Другим примером сохранения при переводе элементов художественного стиля может служить перевод авторских неологизмов. Переводчик передает неологизмы на русский язык посредством калькирования (Ornatus – Орнат), замены (the Age of Mouldwarp, буквально эпоха искаженных форм, в русском переводе звучит как Эпоха Крота), создания неологизмов на русском языке по аналогичной словообразовательной модели (the period of Witspell, буквально – эпоха разума и остроумия, эпоха мудрых чар, переведена как Эпоха Чаромудрия) [Акройд, 2002].

Интересно узнать причины использования писателем приема интердискурсивости. Как нам кажется, П. Акройд прибегает к различным жанрам отчасти для того, чтобы избежать авторского комментирования и прямой оценки представленного в романе фантастического мира будущего. О мире будущего мы можем судить лишь по разрозненным упоминаниям героев романа в их диалогах (например, упоминание о белом цвете глаз городских жителей), а также по отдельным ремаркам Платона в своих лекциях и в словаре, в котором он восстанавливает, а точнее придумывает значения неизвестных ему слов из обнаруженных им рукописей эпохи Крота. Хотя его комментарии зачастую не лишены смысла, Платон фактически является псевдоученым, а его словарь представляет собой игру слов. Как отмечает Н.К. Васютина, главный герой пародирует процесс деконструкции текста и слов, наделяя их новыми смыслами [Васютина, 2004]. Таким образом, другая причина, по которой автор романа прибегает к научным жанрам, а точнее пародирует их, заключается в том, чтобы заставить нас усомниться в подлинности и достоверности наших знаний о прошлом. К проблеме подлинного и поддельного, правды и вымысла писатель обращается практически в каждом своем произведении. Еще одной причиной использования жанров диалога и публичной речи, на наш взгляд, является намеренная отсылка читателя к миру Древней Греции, где эти жанры пользовались популярностью. В тексте можно также найти другие аллюзии на древнегреческий мир: имя главного героя Платон, совпадающее с именем известного древнегреческого философа, аллюзия на учение Платона об идеях, а именно его представление о душе, аллюзия на миф о пещере, изложенный в диалоге Платона «Государство», описание суда над Платоном, напоминающее суд над Сократом. Благодаря этим аллюзиям у читателя создается впечатление, что фантастический мир будущего во многом похож на мир древних греков, в то время как наш современный мир изображается писателем как затянувшаяся эпоха Средневековья [Папулова, 2015c, с. 137].

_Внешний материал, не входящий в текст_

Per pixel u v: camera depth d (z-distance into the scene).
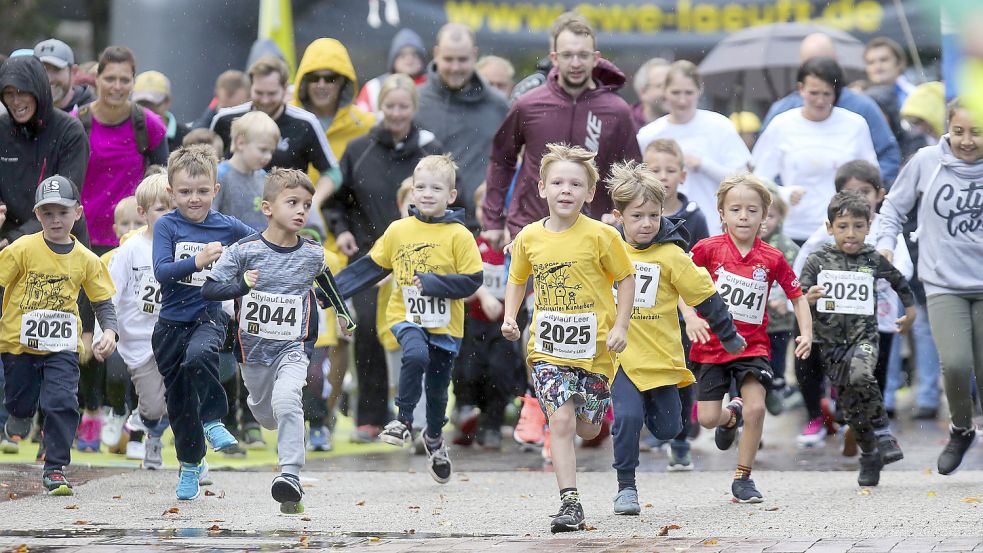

Другим примером произведения, в котором используется прием жанровой интердискурсивности, является литературная сказка (fairy story) А. Байетт «Джин в бутылке из стекла «соловьиный глаз» («The Djinn in the Nightingale s Eye»). Жанр литературной сказки или сказки-новеллы, по замечанию исследовательницы творчества писательницы М.Н. Коньковой, произошел от слияния двух литературоведческих терминологических понятий английского языка: tale (сказка) и short story (новелла/ рассказ). «Объединяя в едином контексте прилагательное из первого и существительное из второго словосочетаний, писательница создает свой собственный литературный жанр, синтезирующий фольклорный и реалистический планы повествования» [Лебедева, 1998, c. 98]. Сама А. Байетт пишет так о жанре fairy stories: «They are modern literary stories and they do play quite consciously with a postmodern creation and recreation of the old forms» («Это современные литературные истории, которые представляют собой сознательную постмодернистскую игру со старыми литературными формами» - перевод наш, Ю.П.). Следует отметить, что создание различного рода гибридных жанров является одной из особенностей постмодернистской литературы в целом.